MEXICO CITY — Esperanza Reyes works every day at her downtown stand selling cigarettes, chewing gum and peanuts to workers from nearby office buildings.
She said she has been working the same spot for five years now but holds no official permit, and the only government fees she pays are weekly under-the-table "charges" to city officials who allow her to stay in business.
Reyes and tens of thousands of Mexicans like her are part of the country's growing underground economy, an unregistered, untaxed sector that economists said produced last year an equivalent of about one-third the country's gross domestic product.
While the vendors, fire-eaters and guitar players working street corners throughout the country are the most visible members of the underground economy, analysts said the sector includes everything from drug traffickers to factories and is fueled by high unemployment rates and chronic tax evasion.
In an effort to crack down on the phenomenon and boost sagging revenues, the government is undertaking what it has called an "aggressive" campaign to put more of these illicit earnings on the books.
"The problem with the underground economy is that it's a sector that does not pay taxes and as a result is a loss for the government," one private sector analyst said.
In a recent report, the respected Center for Economic Studies of the Private Sector put the underground economy at 25.7% of the gross domestic product in 1985 and estimated that in 1986 the figure was closer to 30%. Commerce Undersecretary Mauricio de Maria y Campos said last month that among small-sized factories, about 60,000--almost half of the total operating in Mexico--operate clandestinely.
Private sector groups have complained that with the growth of the underground economy, the government has compensated for its shrinking tax base by placing a greater tax burden on fewer above-board individuals and companies, which in turn has led to greater evasion.
"The problem in Mexico is that there is one sector on which the bulk of the tax burden falls, while others go practically untaxed," said one private sector analyst who asked not to be named.
Mexico signed an accord with the International Monetary Fund last July for a standby financing agreement as the country struggles with a total debt of $98 billion. The government vowed to enact revenue-raising tax reforms in an effort to reduce its budget deficit, which last year ran at 16.8% of the gross domestic product.
Last December, Mexico's Congress passed a new tax code that cuts the top rate for companies and individuals from 42% to 35% while boosting deductions for new investment and gradually phasing out writeoffs for interest payments on domestic loans.

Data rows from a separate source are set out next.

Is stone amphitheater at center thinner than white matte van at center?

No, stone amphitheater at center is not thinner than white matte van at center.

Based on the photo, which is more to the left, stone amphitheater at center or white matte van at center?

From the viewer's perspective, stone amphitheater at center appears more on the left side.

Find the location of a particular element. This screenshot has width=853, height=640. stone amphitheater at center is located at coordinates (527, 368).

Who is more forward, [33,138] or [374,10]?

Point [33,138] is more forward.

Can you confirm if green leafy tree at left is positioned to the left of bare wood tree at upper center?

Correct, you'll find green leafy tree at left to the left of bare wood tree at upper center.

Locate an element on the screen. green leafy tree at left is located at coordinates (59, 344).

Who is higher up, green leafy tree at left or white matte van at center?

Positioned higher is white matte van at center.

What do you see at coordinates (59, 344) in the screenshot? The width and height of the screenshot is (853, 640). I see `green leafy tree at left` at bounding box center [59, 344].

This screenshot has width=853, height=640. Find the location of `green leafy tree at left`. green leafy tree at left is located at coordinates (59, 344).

A spokesman for the Finance Ministry said the government is taking additional measures to encourage more firms and individuals to go above board, including simplifying tax forms and hiring a battery of auditors.

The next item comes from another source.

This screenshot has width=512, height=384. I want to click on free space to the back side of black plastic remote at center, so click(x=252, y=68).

"We've undertaken a very strong campaign against tax evasion," the spokesman said.
Another incentive for putting more underground firms on the books, analysts said, is to encourage growth in a sector of the economy that traditionally has avoided expansion to avoid attracting attention from government tax collectors.
"The underground economy is a sector that cannot grow and cannot become very prosperous because to grow would imply a greater possibility of their being confiscated," the private sector analyst said.
Government and private analysts admit, however, that as long as unemployment amd underemployment--now estimated as high as 40%--remain high, the problem of the underground economy will persist.
They said that despite its adverse effects on government income, the sector at the very least serves as a safety valve for those unable to find more legitimate employment.
"These small industries are very valuable for the country even though they work clandestinely, because they are involved in productive activities and generate employment," said Commerce Undersecretary De Maria y Campos.